February 26, 2013
On March 21, 2011, I was 56 years old, six months into my retirement after having taught high school English and theatre for 33 years, the single mother of an only child who had left home for her first year of college, and I weighed 280 pounds. I'd love to say that I woke up that morning knowing that the day was going to be a turning point in my life, but I can't. I never believe people who say they knew they'd reached a pivotal moment in their lives. Life doesn't work that way. The only way we know we've crossed a threshold or reached a tipping point is when we pause to look back. So I had no idea that day would end any differently than the hundreds of other times I had pulled out an old Weight Watchers program and a small, spiral notebook and began, again, to try to do something about my weight. I don't remember what my thoughts were. In my heart of hearts, I probably thought I'd end up putting the papers and notebook away at some point without being successful, again. So no one was more surprised than I was when, day by day, I continued to stick to the plan, and not just day by day but week by week and month by month and, ultimately, year by year. I'm a little less than a month from the two year anniversary of that day in March, and I've lost 115 pounds so far.

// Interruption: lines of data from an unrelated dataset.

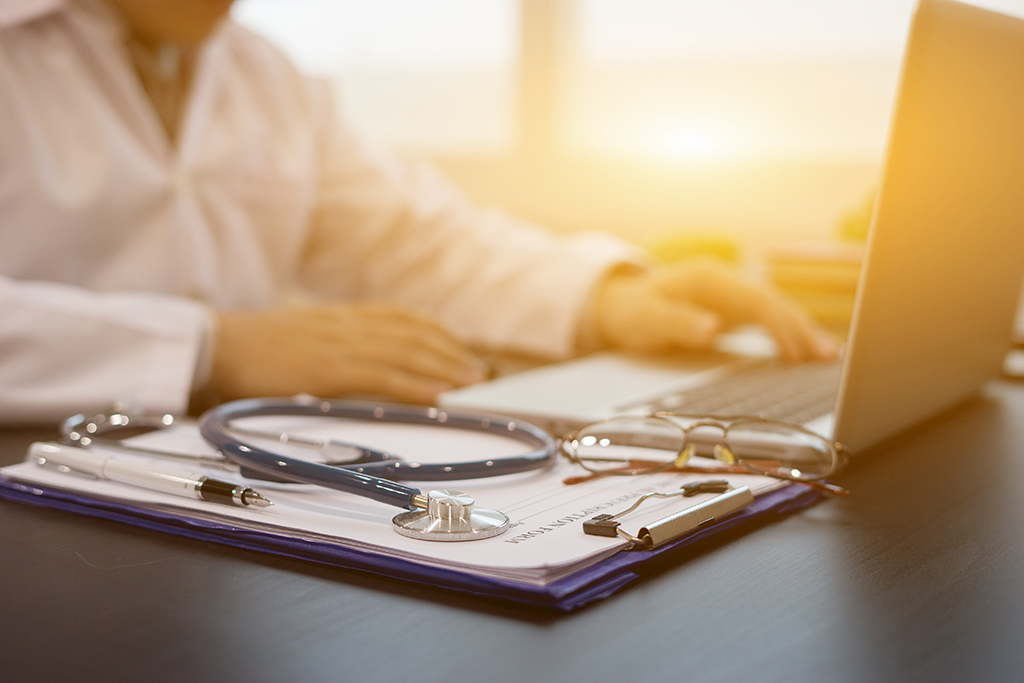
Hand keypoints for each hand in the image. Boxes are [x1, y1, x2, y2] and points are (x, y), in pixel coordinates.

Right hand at [206, 305, 488, 403]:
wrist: (217, 344)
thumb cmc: (254, 348)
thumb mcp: (303, 339)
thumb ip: (334, 345)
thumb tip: (360, 365)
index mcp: (341, 316)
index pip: (403, 317)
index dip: (438, 331)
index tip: (460, 346)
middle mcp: (348, 324)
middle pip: (415, 334)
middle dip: (452, 352)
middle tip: (478, 372)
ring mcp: (341, 344)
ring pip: (407, 352)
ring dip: (445, 367)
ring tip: (471, 383)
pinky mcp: (330, 368)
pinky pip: (384, 376)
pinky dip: (416, 385)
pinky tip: (437, 395)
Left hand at [591, 260, 839, 360]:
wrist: (621, 306)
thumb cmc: (632, 312)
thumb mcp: (647, 319)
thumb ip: (677, 323)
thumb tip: (711, 329)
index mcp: (709, 278)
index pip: (755, 299)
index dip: (777, 324)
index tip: (793, 351)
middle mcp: (727, 282)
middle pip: (773, 302)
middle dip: (801, 328)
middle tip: (826, 356)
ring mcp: (733, 295)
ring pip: (776, 311)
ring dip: (802, 332)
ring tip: (829, 356)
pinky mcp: (734, 310)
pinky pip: (769, 321)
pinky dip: (789, 335)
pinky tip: (807, 353)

As significant as that weight loss journey has been, however, it's not the subject of this blog. That story is merely background. The events of this blog begin nearly a year after that day in March when I decided that I needed to add some exercise to my program. I had lost about 55 pounds, but progress had slowed, so I decided to take a walk. My community isn't particularly conducive to walking. There are no sidewalks, no paths, not even much paved roadway unless you count the nearby state highway which is what I decided to do.....walk on the shoulder of the highway. And that's what I've been doing for nearly a year -- shouldering the load on the shoulder of the road. Pounding away nearly every day at my five mile route on the shoulder of the highway, I lost the additional weight, but I also began to realize that there was more to the load I was carrying than ounces and pounds. I came to understand that insecurity, loneliness, fear in a thousand different forms, disappointment, and a crippling inferiority complex were all part of the burden that weighed me down as much as any of the fat that hung from my bones. The hours I've spent striding up and down hills as the traffic roared past have allowed me the opportunity to focus on those elements of my weight, and, the more closely I examined those encumbrances, the more they began to diminish along with my hips and thighs. Trekking alongside the highway, I've had some moments of clarity, discovered a few insights, and enjoyed some silliness. So I thought over the next days or weeks or months, I might share some of the things that I've discovered and experienced as I've shouldered the load.
I am so proud of you for so many reasons, the weight loss the most recent of those - I cannot wait to read this blog! :) I have always enjoyed the way you write anyway, so bonus! :) I also have a blog on here - if you click my user name, it'll connect you. I forget to update very often, and it's mostly about Emerson, so be warned. ;) Love you!
ReplyDeleteThanks, baby. I did read the first entry or two of your blog when it was connected to Facebook. I'm too limited to find it any other way! :) A blog about Emerson sounds brilliant to me. Thanks for your kind words; they mean so much to me. I've had three other people tell me they couldn't post a comment, so I'm glad you got through. Love ya!
ReplyDeleteYou look great PJ...what an act of self love
ReplyDeleteMadonna, thanks so much. Thanks for taking the time to read my blog! It's so exciting!